Last week several news agencies and dailies had reported that Zimbabwe is facing a ban from Kimberley Process for its military’s role in smuggling in blood diamonds to the global market.

This week, New York Times, leading daily in the US, reported that human rights advocates worry that nations in the region, particularly South Africa, the regional powerhouse, may balk at taking action against Zimbabwe.

NYT reported that a confidential 44-page report by the Kimberley investigators, completed in September by a participant who is critical of Zimbabwe, accuses Zimbabwe’s army of operating illegal syndicates that smuggle diamonds from the Marange diamond field in eastern Zimbabwe into Mozambique.

Zimbabwe is not accused of producing conflict diamonds, defined as those produced and traded by armed rebel groups. But the smuggling operation opens an illicit channel in the diamond trade that makes possible the introduction of conflict diamonds, the report said.

A decision to suspend Zimbabwe would curtail the sale of its diamonds on the international market, squeezing one of the country’s remaining sources of income.

Kimberley investigators got remarkable access to the troubled Marange diamond fields this year. The report says they witnessed soldiers, who were ostensibly there to protect the diamond fields from illegal mining, supervising and directing illegal mining operations.

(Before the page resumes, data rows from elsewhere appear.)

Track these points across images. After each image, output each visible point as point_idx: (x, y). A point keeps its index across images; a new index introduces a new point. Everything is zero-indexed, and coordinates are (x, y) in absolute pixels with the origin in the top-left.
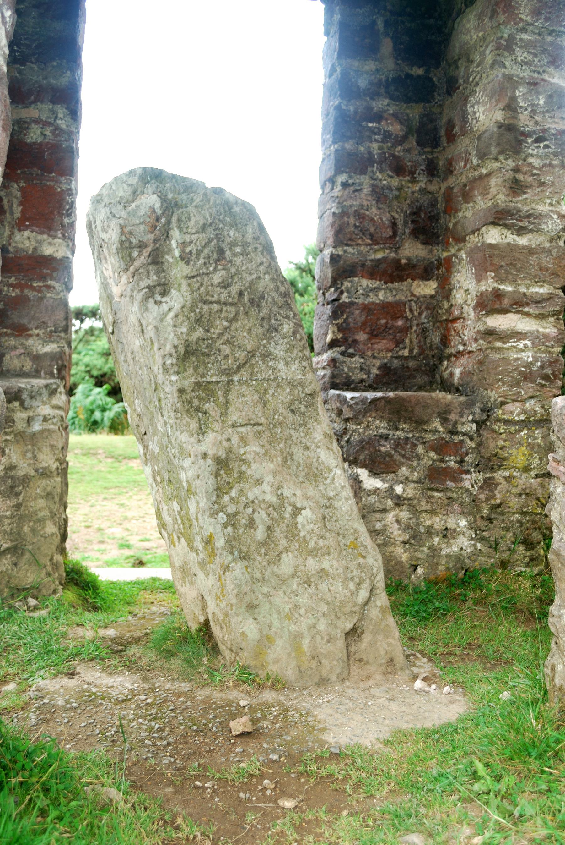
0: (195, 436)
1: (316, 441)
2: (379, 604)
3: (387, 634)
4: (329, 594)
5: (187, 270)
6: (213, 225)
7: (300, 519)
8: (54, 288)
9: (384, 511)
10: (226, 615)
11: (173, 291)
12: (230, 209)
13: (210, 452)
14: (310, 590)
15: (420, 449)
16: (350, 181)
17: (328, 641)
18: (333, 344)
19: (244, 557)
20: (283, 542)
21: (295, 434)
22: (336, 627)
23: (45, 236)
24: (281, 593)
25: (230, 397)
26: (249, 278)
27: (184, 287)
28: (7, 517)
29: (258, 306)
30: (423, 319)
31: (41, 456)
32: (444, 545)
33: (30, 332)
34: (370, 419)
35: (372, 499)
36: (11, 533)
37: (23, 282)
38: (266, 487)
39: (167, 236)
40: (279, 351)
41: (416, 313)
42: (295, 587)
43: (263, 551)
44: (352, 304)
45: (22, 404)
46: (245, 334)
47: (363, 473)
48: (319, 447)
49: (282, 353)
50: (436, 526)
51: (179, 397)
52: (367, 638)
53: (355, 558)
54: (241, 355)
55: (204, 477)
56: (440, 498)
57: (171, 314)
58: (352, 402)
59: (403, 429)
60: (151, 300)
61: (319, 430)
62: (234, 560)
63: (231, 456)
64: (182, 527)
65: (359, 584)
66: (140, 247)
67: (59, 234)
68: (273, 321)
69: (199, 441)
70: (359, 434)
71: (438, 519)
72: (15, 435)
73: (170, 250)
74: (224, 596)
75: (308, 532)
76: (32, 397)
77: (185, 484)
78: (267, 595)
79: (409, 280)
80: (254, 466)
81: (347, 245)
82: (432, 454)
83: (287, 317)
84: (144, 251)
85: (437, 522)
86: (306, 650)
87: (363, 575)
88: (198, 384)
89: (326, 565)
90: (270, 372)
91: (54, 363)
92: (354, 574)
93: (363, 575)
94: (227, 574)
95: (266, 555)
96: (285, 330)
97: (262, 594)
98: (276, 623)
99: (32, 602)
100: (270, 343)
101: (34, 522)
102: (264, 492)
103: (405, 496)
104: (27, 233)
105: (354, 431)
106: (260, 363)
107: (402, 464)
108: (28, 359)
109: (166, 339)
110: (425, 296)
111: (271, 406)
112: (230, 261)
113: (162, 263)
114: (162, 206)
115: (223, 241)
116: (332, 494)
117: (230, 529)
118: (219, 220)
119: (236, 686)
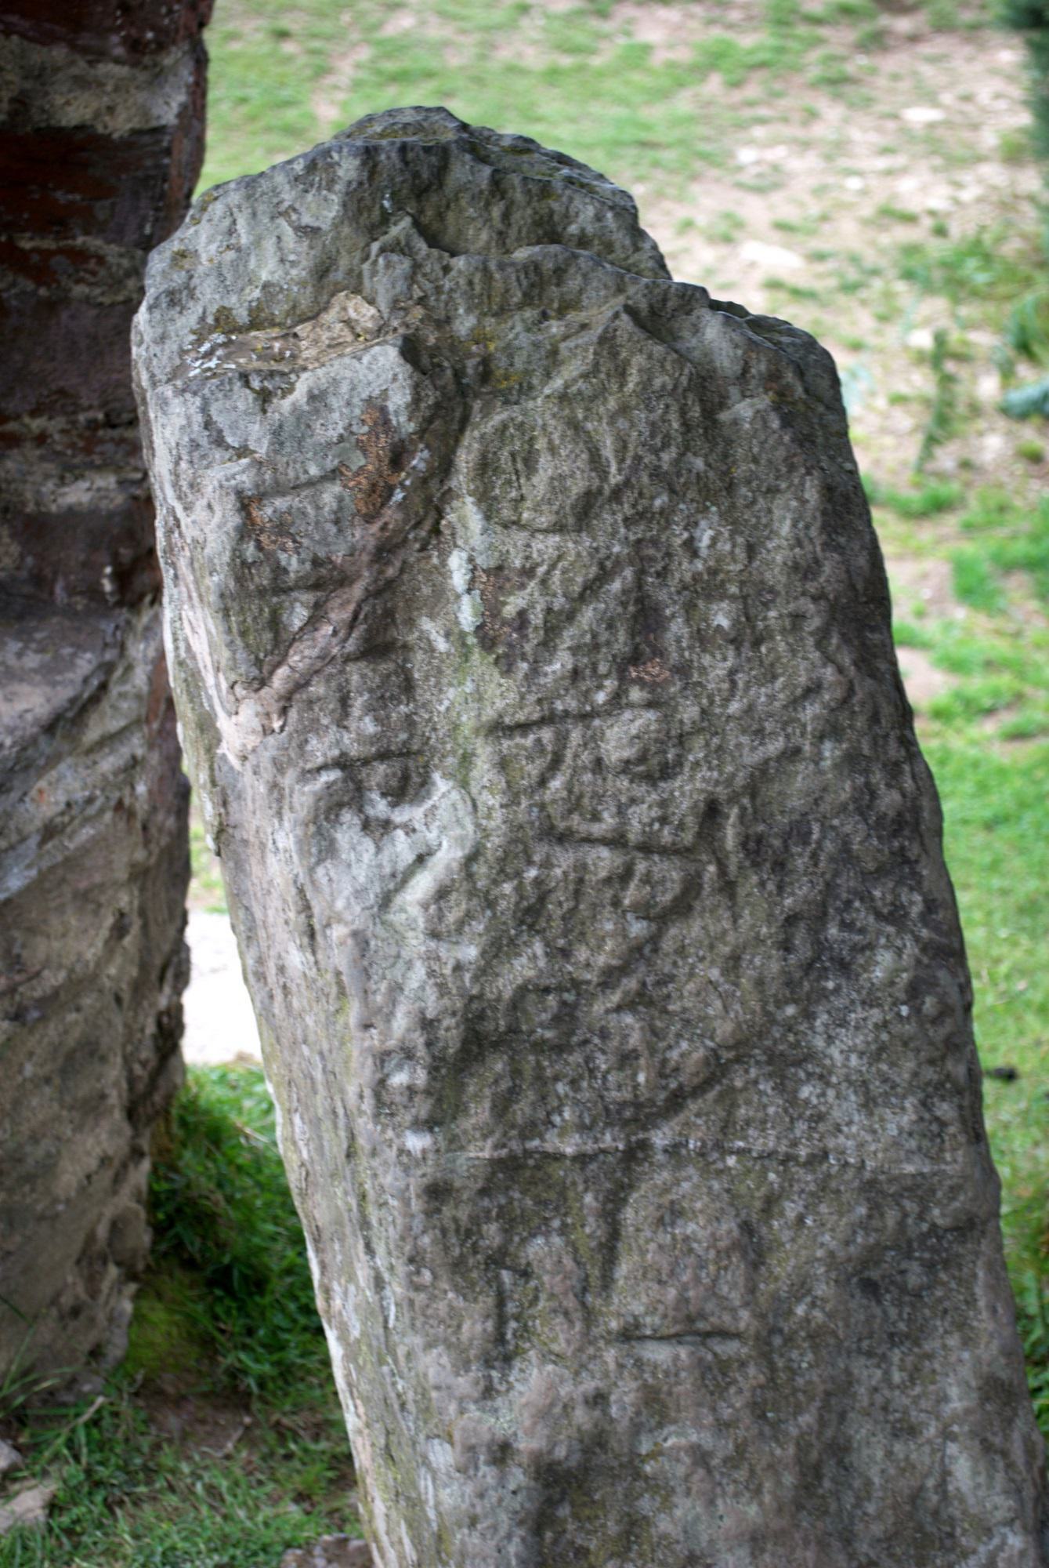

Kimberley team, which included representatives from the governments of Liberia, Namibia, South Africa, the United States, Canada and European countries, also collected what it called credible accounts of the army and the police using extreme force, including two helicopters, attack dogs and AK-47s, against illegal miners. Some victims told the investigators that military officers had repeatedly raped them.

The NYT report said in one case, the team’s truck approached seven illegal miners carrying sacks of diamond gravel who tried to run away but agreed to talk after being promised anonymity. The miners told the team that they worked for military officers who let them take 10 per cent of the diamond proceeds.

The team concluded that the government knew about the syndicates and permitted them to operate. It said the government did not appear to have fulfilled promises to demilitarize the diamond fields, and might have actually increased the military’s presence there. It described the information Zimbabwe provided as false, and likely intentionally so.

Though Zimbabwe produces less than 1 per cent of the $8.5 billion worth of diamonds that come from Africa annually, the diamond industry worries that a failure to stop the Zimbabwean Army from running illegal smuggling syndicates, as alleged by the Kimberley team, could again besmirch the reputation of diamonds abroad.